Die Kettenschaltung nutzt verschieden große Zahnräder: vorne die „Kettenblätter” und hinten die „Ritzel”. Mithilfe von Überwerfern lassen sich so bis zu 30 verschiedene Übersetzungen einstellen. Sie reichen vom Treten fast ohne Widerstand, bei dem mehrere Kurbelumdrehungen eine Radumdrehung ergeben, bis zum Treten mit hohem Widerstand, wobei eine Kurbelumdrehung gleich mehrere Radumdrehungen bewirkt. Die Übersetzungen lassen sich je nach Bedarf unterschiedlich einrichten: Bei Straßenrädern unterscheiden sich die Ritzel in der Zahl der Zähne nur wenig. So kann der Radler seinen Tretrhythmus sehr fein abstimmen. Die Schaltungen von Mountainbikes und Rennrädern dagegen umfassen ein großes Spektrum an Übersetzungen mit sehr großen und sehr kleinen Gängen. Damit kann man auf gerader Strecke schnell fahren, aber auch steile Anstiege in langsamem Tempo bewältigen.

Die bereits vor rund hundert Jahren erfundene Nabenschaltung arbeitet mit einem oder mehreren Planetengetrieben, die in einem abgeschlossenen Gehäuse in der Nabe des Hinterrades sitzen. Das hat etliche Vorteile: Die Schaltung ist einfacher zu bedienen und weniger anfällig als eine Kettenschaltung. Außerdem braucht die Nabenschaltung praktisch keine Wartung und ist gegen äußere Einflüsse wie Stöße, Wasser und Staub geschützt. Anders bei der Kettenschaltung, wo alle Komponenten frei liegen: Sie müssen deshalb regelmäßig gefettet werden, und ein Sturz kann dem Schaltapparat den Garaus machen. Außerdem nutzen sich Kette und Zahnräder ab und man muss sie daher regelmäßig austauschen.

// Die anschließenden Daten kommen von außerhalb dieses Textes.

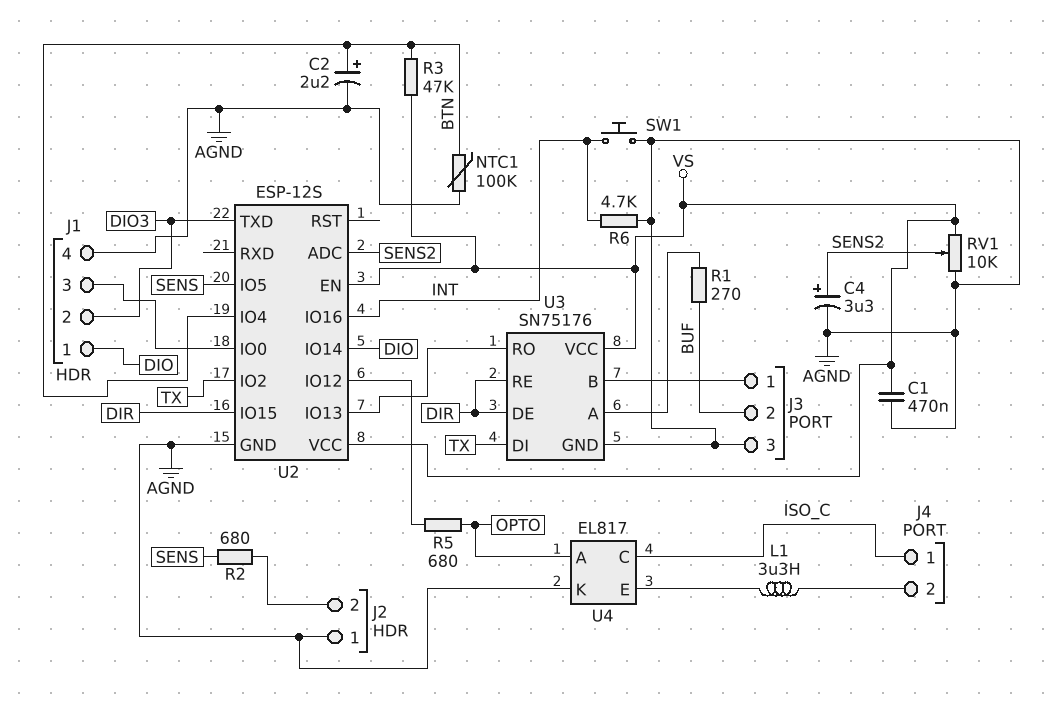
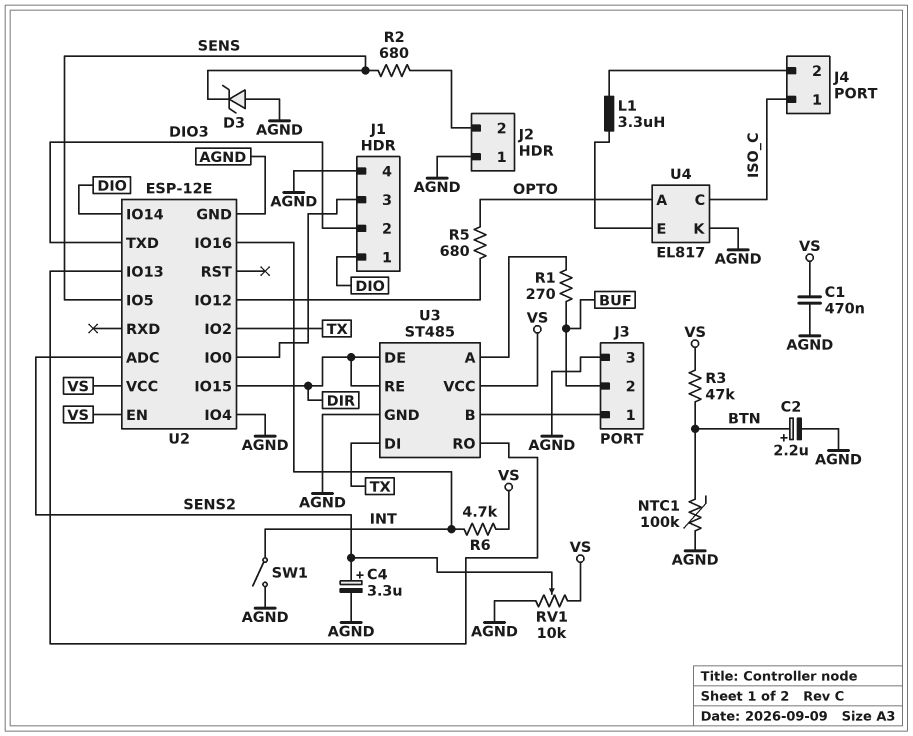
D3: none -> zener (A AGND, K SENS)
R6: 4.7k (AGND, INT) -> 4.7k (INT, VS)
SW1: button (AGND, INT) -> switch (AGND, INT)
U2: ESP-12S -> ESP-12E
U2 pin IO4: BTN -> AGND
U3: SN75176 -> ST485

Was die „Coolness” betrifft, rangieren die Ritzelkassetten allerdings weit vor dem Getriebe in der Nabe, was vor allem mit der technischen Beschränkung der Nabenschaltung zu tun hat: Lange war die Nabenschaltung auf drei Gänge begrenzt. Erst in jüngerer Zeit bieten Hersteller wie Fichtel & Sachs Nabenschaltungen auch mit fünf oder sieben Gängen an. Interessanter ist die Nabenschaltung, die das in Fuldatal bei Kassel ansässige Unternehmen Rohloff 1999 auf den Markt gebracht hat: Mit 14 Gängen ist „Speedhub 500/14″ einer 27-Gang-Kettenschaltung ebenbürtig.